RECORDS Block Start
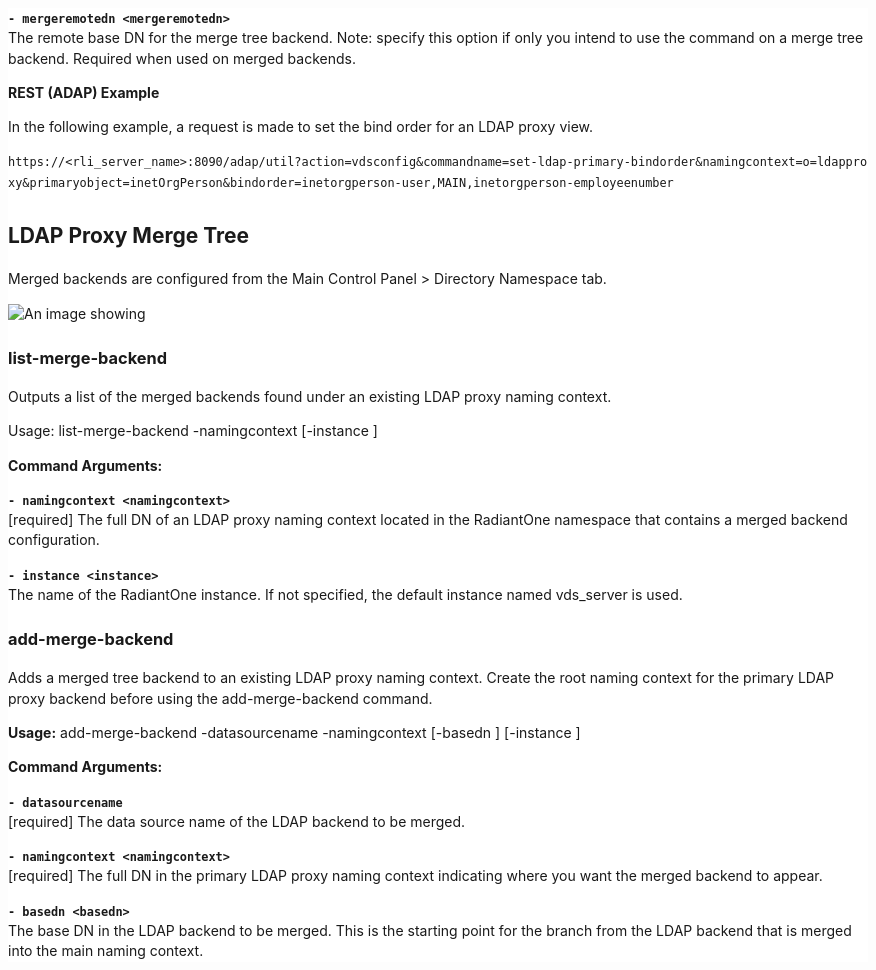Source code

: **`- mergeremotedn <mergeremotedn>`**
<br>The remote base DN for the merge tree backend. Note: specify this option if only you intend to use the command on a merge tree backend. Required when used on merged backends.

**REST (ADAP) Example**

In the following example, a request is made to set the bind order for an LDAP proxy view.

```
https://<rli_server_name>:8090/adap/util?action=vdsconfig&commandname=set-ldap-primary-bindorder&namingcontext=o=ldapproxy&primaryobject=inetOrgPerson&bindorder=inetorgperson-user,MAIN,inetorgperson-employeenumber
```

## LDAP Proxy Merge Tree

Merged backends are configured from the Main Control Panel > Directory Namespace tab.

![An image showing ](Media/Image8.8.jpg)

### list-merge-backend

Outputs a list of the merged backends found under an existing LDAP proxy naming context.

Usage:
list-merge-backend -namingcontext <namingcontext> [-instance <instance>]

**Command Arguments:**

**`- namingcontext <namingcontext>`**
<br>[required] The full DN of an LDAP proxy naming context located in the RadiantOne namespace that contains a merged backend configuration.

**`- instance <instance>`**
<br>The name of the RadiantOne instance. If not specified, the default instance named vds_server is used.

### add-merge-backend

Adds a merged tree backend to an existing LDAP proxy naming context. Create the root naming context for the primary LDAP proxy backend before using the add-merge-backend command.

**Usage:**
add-merge-backend -datasourcename <data source name> -namingcontext <namingcontext> [-basedn <basedn>] [-instance <instance>]

**Command Arguments:**

**`- datasourcename`**
<br>[required] The data source name of the LDAP backend to be merged.

**`- namingcontext <namingcontext>`**
<br>[required] The full DN in the primary LDAP proxy naming context indicating where you want the merged backend to appear.

**`- basedn <basedn>`**
<br>The base DN in the LDAP backend to be merged. This is the starting point for the branch from the LDAP backend that is merged into the main naming context.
RECORDS Block End
▶ **TRY IT**: Look above for the line with "### add-merge-backend" and the line with "add-merge-backend -datasourcename <data", and reproduce exactly those two lines plus every line between, nothing more.

▶ **THE COMPLETED TASK**:
### add-merge-backend

Adds a merged tree backend to an existing LDAP proxy naming context. Create the root naming context for the primary LDAP proxy backend before using the add-merge-backend command.

**Usage:**
add-merge-backend -datasourcename <data source name> -namingcontext <namingcontext> [-basedn <basedn>] [-instance <instance>]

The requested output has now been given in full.